Stage gate: advancing to Under Contract

Before moving to Under Contract, Deal Run checks that:

  • At least one offer has been recorded in the system
  • An offer has been marked as accepted

These checks ensure you are not moving to the contract stage without a documented buyer commitment.

Stage 4: Under Contract

Under Contract means you have accepted an offer and an assignment contract has been signed (or is being drafted) between you and the end buyer. The deal is now on a path to closing, and the focus shifts from sales to coordination and compliance.

What should be happening

  • The assignment contract is signed by both parties (you assigning your purchase right to the buyer for an agreed fee)
  • Earnest money has been deposited with the title company or escrow agent
  • The title company has been selected and engaged to handle closing
  • You are coordinating between the original seller (or deal source), the title company, and the end buyer to ensure all parties have the documents they need
  • If your buy-side contract has an option or inspection period, you are tracking that deadline to ensure it does not lapse
  • You are monitoring for any issues that could derail closing -- title defects, financing contingencies on the buyer's side, or seller cold feet

Typical time in this stage

Under Contract typically lasts 7 to 21 days, depending on how quickly the title company can clear title, whether the buyer needs financing (cash deals close faster), and whether any issues arise during the title search. Some cash deals in markets with efficient title companies can close in as few as 5 business days. Deals involving financing on the buyer's end can take 30 to 45 days.

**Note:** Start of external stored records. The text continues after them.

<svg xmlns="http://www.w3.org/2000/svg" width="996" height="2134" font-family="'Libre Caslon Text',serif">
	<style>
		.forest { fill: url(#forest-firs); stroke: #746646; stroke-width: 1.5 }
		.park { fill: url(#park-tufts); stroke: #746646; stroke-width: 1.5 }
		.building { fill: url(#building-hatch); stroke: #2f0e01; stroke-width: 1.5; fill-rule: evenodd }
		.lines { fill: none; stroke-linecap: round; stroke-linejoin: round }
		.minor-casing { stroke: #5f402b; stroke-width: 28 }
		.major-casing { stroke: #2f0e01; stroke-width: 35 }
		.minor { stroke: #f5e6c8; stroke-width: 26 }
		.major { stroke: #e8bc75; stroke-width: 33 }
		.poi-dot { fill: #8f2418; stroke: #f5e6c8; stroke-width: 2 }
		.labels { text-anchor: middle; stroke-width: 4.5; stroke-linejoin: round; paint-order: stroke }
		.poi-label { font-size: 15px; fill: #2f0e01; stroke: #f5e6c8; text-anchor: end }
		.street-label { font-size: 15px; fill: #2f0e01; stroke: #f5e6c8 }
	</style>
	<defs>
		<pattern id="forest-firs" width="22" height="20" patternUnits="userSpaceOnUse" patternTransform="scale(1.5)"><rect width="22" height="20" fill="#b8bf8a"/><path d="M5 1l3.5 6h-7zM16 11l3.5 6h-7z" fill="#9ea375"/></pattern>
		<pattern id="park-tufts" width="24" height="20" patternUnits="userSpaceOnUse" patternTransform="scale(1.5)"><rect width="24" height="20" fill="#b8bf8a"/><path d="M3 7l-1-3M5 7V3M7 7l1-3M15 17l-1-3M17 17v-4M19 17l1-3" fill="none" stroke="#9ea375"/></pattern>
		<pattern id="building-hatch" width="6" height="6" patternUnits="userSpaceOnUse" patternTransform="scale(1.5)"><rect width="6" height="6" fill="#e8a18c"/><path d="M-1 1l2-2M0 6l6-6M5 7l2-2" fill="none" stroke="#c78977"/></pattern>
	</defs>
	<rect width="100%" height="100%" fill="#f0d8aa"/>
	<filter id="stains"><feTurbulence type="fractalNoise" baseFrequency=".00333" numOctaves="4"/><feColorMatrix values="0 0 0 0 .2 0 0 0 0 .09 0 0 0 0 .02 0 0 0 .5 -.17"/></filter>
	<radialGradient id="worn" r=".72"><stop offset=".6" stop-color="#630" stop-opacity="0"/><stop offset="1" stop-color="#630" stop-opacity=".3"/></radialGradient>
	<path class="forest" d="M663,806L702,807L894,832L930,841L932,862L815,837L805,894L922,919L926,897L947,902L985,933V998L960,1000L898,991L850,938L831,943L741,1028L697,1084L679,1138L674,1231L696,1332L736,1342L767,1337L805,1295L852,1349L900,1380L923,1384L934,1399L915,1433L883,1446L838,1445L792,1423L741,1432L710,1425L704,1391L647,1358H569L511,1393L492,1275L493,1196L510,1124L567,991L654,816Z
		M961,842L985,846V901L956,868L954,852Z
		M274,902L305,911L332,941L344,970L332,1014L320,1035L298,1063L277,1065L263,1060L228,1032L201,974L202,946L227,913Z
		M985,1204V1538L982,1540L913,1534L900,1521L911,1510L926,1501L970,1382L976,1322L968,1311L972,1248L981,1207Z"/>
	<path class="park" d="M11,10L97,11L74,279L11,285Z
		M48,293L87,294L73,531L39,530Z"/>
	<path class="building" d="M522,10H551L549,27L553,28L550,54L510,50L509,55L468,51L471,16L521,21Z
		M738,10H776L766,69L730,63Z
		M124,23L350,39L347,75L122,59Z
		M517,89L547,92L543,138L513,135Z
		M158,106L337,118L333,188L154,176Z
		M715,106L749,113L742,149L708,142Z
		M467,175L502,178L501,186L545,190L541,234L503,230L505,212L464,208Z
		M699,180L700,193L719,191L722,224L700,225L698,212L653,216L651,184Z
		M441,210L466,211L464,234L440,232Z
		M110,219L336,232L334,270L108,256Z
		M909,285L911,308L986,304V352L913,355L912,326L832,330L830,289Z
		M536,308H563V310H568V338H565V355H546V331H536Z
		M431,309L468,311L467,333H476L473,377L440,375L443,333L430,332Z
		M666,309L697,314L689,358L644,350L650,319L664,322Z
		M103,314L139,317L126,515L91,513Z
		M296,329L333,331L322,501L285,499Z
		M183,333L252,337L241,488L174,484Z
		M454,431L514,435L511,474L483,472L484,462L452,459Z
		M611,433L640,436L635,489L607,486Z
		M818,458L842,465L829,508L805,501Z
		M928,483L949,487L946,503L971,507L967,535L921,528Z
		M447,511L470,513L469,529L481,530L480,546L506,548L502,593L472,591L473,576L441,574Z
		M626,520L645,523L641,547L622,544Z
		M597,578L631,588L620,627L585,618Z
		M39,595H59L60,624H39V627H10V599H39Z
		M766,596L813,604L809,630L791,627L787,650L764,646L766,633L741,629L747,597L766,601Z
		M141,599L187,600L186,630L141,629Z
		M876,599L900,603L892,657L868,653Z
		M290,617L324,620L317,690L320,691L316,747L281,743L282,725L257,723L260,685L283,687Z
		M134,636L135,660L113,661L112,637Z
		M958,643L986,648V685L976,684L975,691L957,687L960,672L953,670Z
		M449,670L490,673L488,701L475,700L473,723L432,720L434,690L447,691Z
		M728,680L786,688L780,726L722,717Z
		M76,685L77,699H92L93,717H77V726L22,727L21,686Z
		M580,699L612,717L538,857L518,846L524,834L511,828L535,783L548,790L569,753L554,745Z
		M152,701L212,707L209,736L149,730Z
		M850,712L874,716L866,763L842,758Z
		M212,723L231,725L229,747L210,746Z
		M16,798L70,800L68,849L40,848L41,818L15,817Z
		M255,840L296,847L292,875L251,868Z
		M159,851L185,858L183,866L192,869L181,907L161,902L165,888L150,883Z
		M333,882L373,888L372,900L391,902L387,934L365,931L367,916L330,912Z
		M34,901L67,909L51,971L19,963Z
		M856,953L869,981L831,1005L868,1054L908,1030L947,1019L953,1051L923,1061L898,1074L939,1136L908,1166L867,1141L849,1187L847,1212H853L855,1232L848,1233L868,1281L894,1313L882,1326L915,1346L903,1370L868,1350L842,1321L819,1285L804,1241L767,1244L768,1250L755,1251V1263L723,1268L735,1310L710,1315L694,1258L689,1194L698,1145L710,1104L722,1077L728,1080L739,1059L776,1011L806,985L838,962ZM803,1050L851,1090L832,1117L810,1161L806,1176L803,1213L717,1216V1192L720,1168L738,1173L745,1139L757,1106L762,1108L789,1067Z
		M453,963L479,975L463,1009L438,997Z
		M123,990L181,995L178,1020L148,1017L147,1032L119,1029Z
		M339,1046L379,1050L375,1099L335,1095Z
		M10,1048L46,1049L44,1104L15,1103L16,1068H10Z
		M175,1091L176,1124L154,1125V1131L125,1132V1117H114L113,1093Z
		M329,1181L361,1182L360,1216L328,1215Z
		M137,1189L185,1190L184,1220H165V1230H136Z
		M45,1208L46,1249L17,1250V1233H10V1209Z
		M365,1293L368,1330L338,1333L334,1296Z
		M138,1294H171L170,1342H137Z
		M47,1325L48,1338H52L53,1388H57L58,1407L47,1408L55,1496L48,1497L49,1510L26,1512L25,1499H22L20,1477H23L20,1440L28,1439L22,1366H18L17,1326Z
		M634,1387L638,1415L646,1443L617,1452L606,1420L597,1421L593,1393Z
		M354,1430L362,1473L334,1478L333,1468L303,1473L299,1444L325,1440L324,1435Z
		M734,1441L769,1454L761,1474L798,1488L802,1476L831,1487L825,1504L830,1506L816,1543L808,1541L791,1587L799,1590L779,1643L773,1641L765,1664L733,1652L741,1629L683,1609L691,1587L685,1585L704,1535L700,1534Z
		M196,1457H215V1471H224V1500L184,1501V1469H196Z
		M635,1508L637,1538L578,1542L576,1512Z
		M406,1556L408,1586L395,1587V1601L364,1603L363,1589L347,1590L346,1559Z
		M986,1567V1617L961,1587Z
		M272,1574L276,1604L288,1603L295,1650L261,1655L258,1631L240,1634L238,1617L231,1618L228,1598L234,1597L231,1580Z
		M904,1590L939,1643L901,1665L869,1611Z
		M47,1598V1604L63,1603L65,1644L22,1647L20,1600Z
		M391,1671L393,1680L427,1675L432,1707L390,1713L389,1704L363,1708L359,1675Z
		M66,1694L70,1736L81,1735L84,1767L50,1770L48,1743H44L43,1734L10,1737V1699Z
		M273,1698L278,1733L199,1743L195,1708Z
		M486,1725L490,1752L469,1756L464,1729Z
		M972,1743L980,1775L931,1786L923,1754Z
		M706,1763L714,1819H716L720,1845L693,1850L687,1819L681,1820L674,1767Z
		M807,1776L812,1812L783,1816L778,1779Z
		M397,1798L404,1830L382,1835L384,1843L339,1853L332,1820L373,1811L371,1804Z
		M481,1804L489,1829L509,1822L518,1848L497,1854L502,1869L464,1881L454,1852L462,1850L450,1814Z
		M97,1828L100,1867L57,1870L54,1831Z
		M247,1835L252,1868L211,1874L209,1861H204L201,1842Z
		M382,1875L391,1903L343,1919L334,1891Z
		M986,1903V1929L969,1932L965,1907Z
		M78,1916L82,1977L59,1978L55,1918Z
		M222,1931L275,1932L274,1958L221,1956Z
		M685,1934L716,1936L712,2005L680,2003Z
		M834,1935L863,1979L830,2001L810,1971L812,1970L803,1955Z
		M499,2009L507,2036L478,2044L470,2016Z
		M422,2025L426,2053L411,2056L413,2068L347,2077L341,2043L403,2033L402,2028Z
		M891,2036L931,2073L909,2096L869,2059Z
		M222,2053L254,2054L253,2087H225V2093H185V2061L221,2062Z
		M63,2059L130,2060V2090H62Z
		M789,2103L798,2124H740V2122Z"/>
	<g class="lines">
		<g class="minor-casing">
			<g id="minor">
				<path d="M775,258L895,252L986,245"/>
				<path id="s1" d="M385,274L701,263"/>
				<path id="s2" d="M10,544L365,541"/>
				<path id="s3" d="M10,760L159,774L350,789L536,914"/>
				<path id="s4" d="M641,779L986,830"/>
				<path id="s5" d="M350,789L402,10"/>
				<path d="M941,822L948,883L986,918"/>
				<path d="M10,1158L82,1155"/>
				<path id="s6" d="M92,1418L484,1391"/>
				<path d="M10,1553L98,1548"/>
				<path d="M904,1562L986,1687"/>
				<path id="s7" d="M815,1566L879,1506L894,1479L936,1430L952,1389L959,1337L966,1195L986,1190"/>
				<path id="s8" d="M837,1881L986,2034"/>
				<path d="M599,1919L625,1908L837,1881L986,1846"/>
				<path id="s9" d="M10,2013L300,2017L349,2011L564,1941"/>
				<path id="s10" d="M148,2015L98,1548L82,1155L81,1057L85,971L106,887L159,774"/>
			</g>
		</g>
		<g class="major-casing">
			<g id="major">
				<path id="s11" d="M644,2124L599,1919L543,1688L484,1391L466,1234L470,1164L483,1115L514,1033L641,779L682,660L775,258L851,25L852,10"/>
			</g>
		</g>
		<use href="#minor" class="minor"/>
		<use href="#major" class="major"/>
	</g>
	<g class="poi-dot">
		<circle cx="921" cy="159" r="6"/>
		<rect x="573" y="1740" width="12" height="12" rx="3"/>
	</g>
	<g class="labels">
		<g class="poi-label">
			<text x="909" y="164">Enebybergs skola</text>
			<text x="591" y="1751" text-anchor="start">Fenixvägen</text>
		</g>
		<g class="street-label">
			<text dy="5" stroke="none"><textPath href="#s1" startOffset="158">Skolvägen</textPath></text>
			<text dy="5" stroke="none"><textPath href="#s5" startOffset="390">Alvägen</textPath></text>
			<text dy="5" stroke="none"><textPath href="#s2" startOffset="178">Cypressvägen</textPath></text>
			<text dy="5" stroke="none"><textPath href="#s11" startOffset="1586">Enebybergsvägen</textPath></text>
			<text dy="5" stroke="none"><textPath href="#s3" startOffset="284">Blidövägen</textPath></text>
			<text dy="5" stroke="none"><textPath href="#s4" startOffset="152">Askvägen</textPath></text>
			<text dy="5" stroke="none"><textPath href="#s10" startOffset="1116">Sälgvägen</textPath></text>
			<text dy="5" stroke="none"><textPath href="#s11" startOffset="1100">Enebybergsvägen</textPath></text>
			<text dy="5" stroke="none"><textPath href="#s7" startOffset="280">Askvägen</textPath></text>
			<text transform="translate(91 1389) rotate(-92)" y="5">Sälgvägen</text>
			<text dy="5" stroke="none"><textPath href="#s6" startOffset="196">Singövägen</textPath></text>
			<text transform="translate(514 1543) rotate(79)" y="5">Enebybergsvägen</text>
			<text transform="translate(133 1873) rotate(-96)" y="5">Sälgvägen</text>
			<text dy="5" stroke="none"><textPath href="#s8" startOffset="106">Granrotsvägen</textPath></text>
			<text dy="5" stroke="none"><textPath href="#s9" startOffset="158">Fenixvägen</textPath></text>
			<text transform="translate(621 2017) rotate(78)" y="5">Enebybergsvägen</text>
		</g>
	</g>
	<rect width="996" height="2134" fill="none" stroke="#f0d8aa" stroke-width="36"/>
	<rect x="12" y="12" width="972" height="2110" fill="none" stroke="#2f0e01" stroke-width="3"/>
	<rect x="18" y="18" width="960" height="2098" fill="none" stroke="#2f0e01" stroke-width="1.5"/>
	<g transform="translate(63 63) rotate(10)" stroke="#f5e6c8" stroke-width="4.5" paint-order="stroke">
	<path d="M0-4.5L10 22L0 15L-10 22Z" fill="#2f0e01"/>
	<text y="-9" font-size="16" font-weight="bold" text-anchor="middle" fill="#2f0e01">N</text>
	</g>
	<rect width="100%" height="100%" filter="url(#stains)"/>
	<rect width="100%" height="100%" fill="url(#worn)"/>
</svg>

Stage gate: advancing to Closed

Before marking a deal as Closed, Deal Run checks that an assignment fee amount has been recorded. This ensures your financial records are complete and your track record accurately reflects your earnings.

Stage 5: Closed

Closed is the final stage. The deal has closed at the title company, ownership has transferred, and your assignment fee has been collected. Congratulations -- this is what all the work was for.

What happens when you close a deal

  • The deal card moves to the Closed column on your board, where it remains as part of your permanent track record
  • Your assignment fee is recorded and added to your total closed volume, which you can view on your dashboard
  • The marketing page for this deal is automatically unpublished (since the property is no longer available)
  • If the buyer who purchased the deal is in your buyer list, their deals_closed count increments automatically, helping you track your most reliable repeat buyers
  • A final activity timeline entry is logged with the closing date and fee amount

After closing

Closed deals stay on your board indefinitely unless you archive them. Many wholesalers keep the last few months of closed deals visible as a motivational reminder and for quick reference. Older closed deals can be archived to keep the board clean without deleting any data.

Moving deals backward

Deals do not always progress forward in a straight line. Sometimes you need to move a deal backward:

  • An accepted offer falls through and you need to move the deal back from Under Contract to Offers or even Active Marketing
  • A buyer who scheduled a walkthrough cancels and you need to return to Active Marketing to find new interest
  • A deal under contract encounters a title issue that causes the buyer to back out

Deal Run allows you to move deals in any direction. There are no restrictions on backward movement. Each stage change -- forward or backward -- is logged in the activity timeline with a timestamp, so you always have a complete history of how a deal progressed (or regressed) through your pipeline.

Custom stages

The five default stages cover the standard wholesale transaction lifecycle. Deal Run currently does not support custom stages, but the existing five are broad enough to accommodate variations in workflow. For example, if you do a due diligence step between Offers and Under Contract, you can keep the deal in the Offers stage until due diligence is complete, using the activity timeline to note where you are in your internal process.